Plain meaning controls. If the language of a contract is clear on its face, courts enforce it as written.
Four-corners rule. When the text is unambiguous, courts look only at the contract itself—the “four corners” of the document—and will not consider outside evidence like emails or after-the-fact explanations.
Objective perspective. The contract is read as a reasonable person in the parties’ position would understand it, not based on anyone’s private or unspoken expectations.
Reading the Contract as a Whole. Courts do not read contracts line by line in isolation. Instead, they look at how the provisions work together.
No wasted words. Courts avoid interpretations that make any term meaningless or redundant. Every word is assumed to have been included for a reason.
Provisions must be harmonized. If two sections appear to conflict, courts try to reconcile them so both can be given effect—unless doing so would undermine the contract’s overall structure.

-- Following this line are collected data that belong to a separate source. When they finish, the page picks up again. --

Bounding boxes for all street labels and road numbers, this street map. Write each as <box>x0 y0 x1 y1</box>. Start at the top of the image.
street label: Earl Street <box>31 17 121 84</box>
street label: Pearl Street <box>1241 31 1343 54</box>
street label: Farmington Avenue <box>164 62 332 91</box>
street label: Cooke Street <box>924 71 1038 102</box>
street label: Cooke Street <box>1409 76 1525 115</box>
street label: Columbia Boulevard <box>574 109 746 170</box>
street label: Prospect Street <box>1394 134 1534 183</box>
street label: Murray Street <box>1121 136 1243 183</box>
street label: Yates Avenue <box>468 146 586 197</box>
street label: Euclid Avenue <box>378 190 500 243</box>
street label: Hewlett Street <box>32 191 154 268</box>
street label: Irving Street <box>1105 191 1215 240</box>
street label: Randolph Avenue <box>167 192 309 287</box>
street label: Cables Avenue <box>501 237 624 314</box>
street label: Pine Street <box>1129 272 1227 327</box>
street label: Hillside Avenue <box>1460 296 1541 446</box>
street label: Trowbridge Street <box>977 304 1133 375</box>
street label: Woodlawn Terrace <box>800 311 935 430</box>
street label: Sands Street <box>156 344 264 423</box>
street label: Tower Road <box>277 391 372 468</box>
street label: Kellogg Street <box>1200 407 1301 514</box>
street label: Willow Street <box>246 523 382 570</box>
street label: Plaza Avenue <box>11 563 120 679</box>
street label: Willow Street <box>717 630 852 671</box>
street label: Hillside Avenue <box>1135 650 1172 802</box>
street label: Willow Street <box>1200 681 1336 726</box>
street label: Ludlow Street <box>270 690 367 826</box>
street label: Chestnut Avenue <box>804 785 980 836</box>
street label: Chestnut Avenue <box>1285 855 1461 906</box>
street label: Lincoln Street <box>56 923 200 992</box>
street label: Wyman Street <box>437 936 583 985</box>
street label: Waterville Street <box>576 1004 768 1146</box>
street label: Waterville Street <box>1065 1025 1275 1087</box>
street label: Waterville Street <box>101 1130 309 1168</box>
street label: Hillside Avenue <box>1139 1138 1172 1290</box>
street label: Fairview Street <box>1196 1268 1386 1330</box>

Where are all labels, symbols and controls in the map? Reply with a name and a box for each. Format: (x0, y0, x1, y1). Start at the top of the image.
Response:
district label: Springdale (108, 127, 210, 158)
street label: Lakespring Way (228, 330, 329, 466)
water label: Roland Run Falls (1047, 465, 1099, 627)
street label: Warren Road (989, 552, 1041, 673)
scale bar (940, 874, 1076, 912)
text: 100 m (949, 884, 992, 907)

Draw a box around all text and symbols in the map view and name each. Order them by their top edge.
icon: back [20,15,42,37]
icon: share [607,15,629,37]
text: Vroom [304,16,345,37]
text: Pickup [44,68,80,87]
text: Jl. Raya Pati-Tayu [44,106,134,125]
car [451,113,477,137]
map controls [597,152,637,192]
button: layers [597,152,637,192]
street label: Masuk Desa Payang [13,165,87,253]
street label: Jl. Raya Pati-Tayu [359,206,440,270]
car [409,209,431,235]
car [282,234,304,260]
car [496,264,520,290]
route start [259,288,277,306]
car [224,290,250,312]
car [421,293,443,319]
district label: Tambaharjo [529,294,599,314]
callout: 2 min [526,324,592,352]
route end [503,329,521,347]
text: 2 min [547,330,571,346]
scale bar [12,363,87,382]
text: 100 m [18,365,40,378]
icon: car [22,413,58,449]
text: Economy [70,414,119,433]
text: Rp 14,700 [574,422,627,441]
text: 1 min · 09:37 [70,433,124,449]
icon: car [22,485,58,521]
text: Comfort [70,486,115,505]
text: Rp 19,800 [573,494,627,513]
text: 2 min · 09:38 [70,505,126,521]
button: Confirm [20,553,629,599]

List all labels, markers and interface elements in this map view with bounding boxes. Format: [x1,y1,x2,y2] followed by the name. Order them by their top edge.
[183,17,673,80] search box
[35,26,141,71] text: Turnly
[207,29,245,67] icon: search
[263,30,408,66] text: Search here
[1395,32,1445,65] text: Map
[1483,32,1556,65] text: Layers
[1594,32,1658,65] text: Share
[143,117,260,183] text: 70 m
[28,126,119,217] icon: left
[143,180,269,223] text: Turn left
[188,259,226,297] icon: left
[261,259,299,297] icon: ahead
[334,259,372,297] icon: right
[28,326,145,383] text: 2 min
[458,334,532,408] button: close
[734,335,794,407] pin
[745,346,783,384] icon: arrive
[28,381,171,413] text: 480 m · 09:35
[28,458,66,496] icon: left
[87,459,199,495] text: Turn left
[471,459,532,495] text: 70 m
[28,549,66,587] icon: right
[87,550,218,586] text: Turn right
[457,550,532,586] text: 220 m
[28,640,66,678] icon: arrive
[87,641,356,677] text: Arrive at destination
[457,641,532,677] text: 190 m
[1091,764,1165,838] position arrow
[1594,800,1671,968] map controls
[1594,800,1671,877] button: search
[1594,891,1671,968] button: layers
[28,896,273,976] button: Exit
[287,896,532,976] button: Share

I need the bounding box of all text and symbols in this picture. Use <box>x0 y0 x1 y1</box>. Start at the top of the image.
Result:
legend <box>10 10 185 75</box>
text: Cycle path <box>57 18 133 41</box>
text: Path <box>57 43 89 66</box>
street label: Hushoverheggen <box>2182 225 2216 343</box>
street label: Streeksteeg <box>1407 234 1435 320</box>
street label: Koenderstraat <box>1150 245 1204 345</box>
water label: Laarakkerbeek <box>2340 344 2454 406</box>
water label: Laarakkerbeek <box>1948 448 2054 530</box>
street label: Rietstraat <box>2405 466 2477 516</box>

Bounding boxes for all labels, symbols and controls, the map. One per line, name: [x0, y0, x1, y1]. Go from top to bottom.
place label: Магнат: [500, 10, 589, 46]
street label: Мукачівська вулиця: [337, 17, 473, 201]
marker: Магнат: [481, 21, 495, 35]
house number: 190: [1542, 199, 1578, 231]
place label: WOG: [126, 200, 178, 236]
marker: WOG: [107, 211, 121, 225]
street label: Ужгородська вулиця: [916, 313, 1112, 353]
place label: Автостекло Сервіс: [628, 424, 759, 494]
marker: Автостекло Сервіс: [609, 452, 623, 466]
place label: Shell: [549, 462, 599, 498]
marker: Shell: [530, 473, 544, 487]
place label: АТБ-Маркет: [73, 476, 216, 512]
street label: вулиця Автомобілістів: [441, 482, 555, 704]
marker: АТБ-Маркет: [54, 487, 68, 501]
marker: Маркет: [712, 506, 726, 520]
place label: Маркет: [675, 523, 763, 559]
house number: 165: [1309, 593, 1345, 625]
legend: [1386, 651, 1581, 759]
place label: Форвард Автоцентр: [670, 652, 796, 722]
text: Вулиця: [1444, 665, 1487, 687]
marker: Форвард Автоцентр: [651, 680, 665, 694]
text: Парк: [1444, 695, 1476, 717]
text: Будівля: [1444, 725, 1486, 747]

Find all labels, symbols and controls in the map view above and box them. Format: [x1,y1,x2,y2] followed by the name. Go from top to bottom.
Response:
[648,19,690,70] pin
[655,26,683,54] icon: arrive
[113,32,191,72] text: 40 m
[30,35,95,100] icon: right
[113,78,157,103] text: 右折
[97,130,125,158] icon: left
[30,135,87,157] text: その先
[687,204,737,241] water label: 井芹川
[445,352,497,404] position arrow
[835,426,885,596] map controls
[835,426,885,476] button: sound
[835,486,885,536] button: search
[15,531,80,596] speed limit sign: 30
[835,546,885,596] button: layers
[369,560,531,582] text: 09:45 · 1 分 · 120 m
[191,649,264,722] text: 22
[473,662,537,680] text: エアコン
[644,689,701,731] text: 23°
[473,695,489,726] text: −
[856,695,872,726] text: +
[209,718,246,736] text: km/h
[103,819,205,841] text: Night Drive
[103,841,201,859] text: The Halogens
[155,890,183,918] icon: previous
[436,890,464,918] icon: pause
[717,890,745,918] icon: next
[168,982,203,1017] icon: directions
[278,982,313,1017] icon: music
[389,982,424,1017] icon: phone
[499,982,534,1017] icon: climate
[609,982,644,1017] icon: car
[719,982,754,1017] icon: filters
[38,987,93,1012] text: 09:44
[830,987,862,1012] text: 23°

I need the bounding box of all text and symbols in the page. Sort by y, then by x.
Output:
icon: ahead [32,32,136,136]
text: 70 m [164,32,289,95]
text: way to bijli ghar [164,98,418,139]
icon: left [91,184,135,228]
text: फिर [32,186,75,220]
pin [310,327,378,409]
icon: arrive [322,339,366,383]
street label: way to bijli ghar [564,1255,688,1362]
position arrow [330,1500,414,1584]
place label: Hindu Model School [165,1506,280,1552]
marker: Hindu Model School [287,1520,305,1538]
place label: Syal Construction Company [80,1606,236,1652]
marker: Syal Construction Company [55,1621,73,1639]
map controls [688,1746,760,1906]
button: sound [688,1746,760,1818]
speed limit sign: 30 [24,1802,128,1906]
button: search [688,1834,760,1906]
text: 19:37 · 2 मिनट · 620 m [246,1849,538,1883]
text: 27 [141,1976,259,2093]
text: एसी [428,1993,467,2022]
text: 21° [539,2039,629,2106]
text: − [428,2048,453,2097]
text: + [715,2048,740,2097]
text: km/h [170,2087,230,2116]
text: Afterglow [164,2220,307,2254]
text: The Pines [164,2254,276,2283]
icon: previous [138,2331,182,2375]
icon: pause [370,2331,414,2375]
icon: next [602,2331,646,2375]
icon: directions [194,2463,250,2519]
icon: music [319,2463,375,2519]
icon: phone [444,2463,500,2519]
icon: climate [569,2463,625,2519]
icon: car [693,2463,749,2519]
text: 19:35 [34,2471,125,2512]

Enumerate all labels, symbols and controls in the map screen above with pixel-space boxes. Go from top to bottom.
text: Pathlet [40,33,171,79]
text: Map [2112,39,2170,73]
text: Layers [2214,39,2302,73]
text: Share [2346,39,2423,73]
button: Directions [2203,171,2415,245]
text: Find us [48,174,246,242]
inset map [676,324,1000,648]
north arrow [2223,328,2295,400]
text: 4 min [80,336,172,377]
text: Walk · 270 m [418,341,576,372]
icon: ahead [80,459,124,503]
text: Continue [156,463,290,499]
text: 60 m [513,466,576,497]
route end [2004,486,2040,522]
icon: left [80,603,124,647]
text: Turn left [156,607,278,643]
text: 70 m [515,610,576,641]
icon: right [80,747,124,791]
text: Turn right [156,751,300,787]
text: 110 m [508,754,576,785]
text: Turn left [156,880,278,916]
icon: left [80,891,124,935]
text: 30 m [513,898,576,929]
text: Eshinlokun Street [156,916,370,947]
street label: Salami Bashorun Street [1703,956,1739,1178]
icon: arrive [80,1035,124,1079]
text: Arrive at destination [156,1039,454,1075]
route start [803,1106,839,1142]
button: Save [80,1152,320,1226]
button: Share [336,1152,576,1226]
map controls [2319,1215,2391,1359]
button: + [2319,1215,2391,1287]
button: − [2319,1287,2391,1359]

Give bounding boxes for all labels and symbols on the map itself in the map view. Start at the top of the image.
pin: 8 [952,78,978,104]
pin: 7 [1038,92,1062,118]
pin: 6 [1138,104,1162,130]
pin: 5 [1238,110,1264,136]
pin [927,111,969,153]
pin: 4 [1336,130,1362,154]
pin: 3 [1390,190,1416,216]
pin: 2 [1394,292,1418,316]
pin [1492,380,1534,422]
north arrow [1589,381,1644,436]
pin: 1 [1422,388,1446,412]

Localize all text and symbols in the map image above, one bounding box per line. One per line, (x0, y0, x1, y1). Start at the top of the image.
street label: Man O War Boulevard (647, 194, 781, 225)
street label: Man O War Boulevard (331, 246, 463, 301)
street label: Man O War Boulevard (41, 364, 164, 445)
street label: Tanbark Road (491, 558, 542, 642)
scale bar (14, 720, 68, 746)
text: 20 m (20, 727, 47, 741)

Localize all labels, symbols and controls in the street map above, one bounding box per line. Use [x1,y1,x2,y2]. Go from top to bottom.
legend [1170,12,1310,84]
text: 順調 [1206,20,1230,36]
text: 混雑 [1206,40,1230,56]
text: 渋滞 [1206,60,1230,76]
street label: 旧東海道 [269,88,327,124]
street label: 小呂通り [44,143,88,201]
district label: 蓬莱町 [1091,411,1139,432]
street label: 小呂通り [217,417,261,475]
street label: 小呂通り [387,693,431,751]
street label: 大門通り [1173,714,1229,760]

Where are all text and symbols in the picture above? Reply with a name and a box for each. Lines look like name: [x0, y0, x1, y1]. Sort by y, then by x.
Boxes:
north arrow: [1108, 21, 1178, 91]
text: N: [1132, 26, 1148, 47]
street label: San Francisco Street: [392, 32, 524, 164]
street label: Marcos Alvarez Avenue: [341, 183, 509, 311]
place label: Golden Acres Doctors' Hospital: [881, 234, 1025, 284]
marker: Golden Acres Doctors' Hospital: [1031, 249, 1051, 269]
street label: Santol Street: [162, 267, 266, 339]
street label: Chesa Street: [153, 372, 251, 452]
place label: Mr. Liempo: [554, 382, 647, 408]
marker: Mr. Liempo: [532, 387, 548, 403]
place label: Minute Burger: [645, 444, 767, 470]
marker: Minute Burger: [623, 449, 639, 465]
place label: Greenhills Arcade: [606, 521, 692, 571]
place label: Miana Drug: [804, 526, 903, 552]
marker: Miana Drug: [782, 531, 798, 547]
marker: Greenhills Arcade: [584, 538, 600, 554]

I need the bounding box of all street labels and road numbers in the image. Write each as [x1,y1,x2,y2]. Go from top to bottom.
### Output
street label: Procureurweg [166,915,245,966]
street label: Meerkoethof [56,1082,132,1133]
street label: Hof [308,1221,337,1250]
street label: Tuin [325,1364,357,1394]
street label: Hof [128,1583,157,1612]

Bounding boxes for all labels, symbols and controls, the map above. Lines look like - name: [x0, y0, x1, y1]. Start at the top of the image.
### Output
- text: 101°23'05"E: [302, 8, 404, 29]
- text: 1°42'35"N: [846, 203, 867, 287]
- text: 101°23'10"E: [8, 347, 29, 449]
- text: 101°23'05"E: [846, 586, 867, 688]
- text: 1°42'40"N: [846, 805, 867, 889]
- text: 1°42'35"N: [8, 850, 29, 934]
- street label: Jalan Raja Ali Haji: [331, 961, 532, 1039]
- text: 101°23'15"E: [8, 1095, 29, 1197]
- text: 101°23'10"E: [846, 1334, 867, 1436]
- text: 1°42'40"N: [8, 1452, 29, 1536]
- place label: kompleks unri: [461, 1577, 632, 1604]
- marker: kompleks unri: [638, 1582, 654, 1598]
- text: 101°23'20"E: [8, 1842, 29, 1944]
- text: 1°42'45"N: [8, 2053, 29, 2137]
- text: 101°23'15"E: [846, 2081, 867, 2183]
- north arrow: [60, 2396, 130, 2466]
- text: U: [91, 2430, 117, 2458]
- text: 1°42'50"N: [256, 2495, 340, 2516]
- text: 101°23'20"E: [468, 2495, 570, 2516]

Related agreements are read together. When multiple agreements are signed as part of the same transaction and serve the same purpose, they are interpreted together, not piecemeal.
Specific beats general. Detailed, concrete language outweighs broad or preliminary statements.
What’s listed matters. If a contract expressly includes certain items, courts usually assume unlisted items were intentionally excluded.
General terms take their meaning from specifics. Broad language following specific examples is limited to things similar to those examples.
Ambiguities are construed against the drafter. If the language is genuinely unclear and can’t be resolved, it is typically interpreted against the party that drafted the agreement—especially where the other party had little or no bargaining power.